*What the task requires*
Find each line in the rows below that contains the word "value" and copy it out. Case counts.

*Task data*
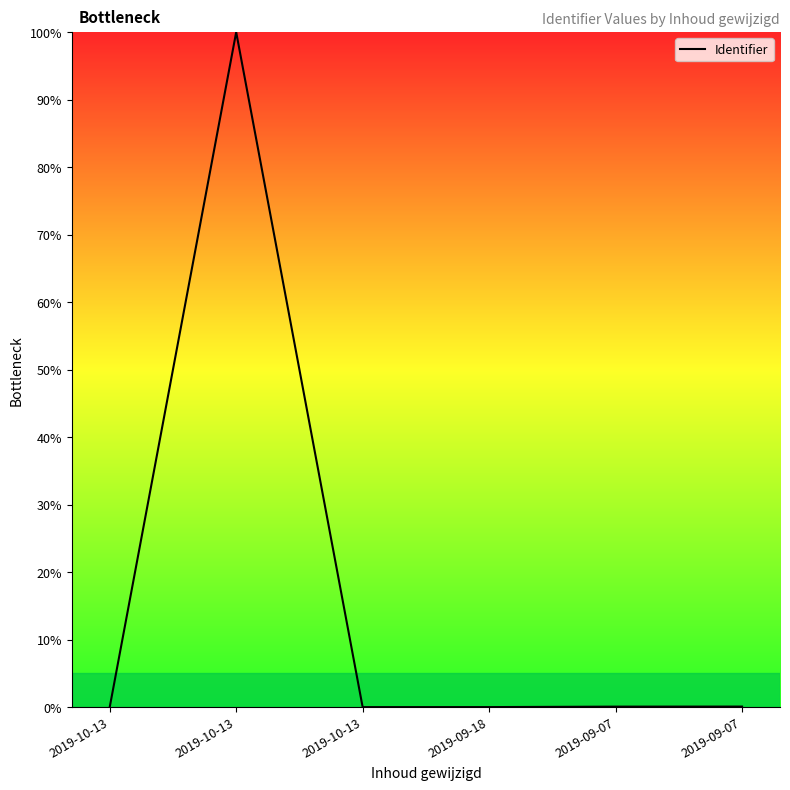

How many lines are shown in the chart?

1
==
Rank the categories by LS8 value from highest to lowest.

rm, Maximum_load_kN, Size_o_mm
==
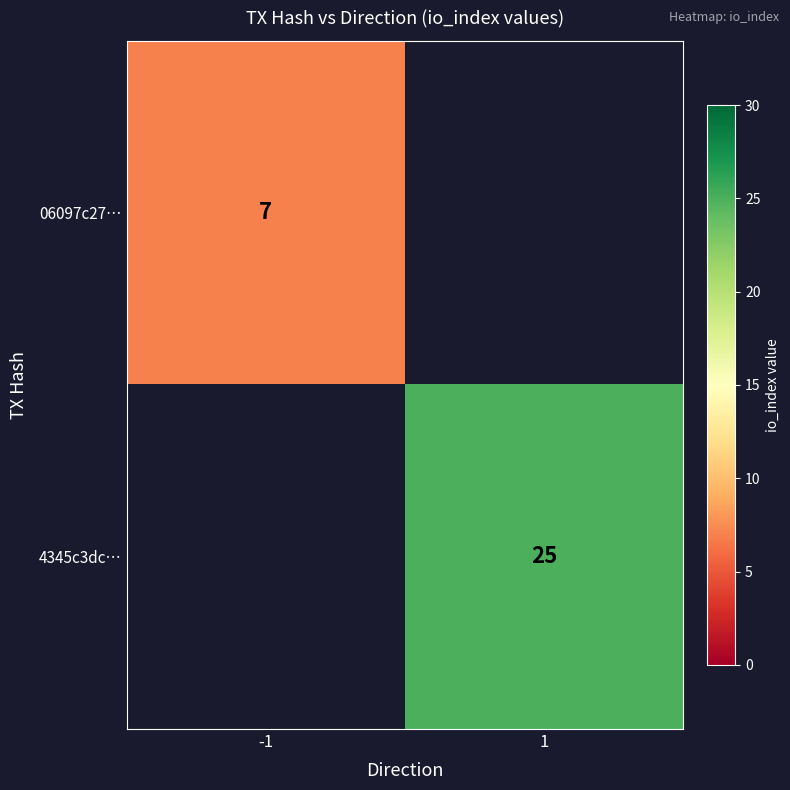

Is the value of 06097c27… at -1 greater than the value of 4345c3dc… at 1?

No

*Your response*
Rank the categories by LS8 value from highest to lowest.
Is the value of 06097c27… at -1 greater than the value of 4345c3dc… at 1?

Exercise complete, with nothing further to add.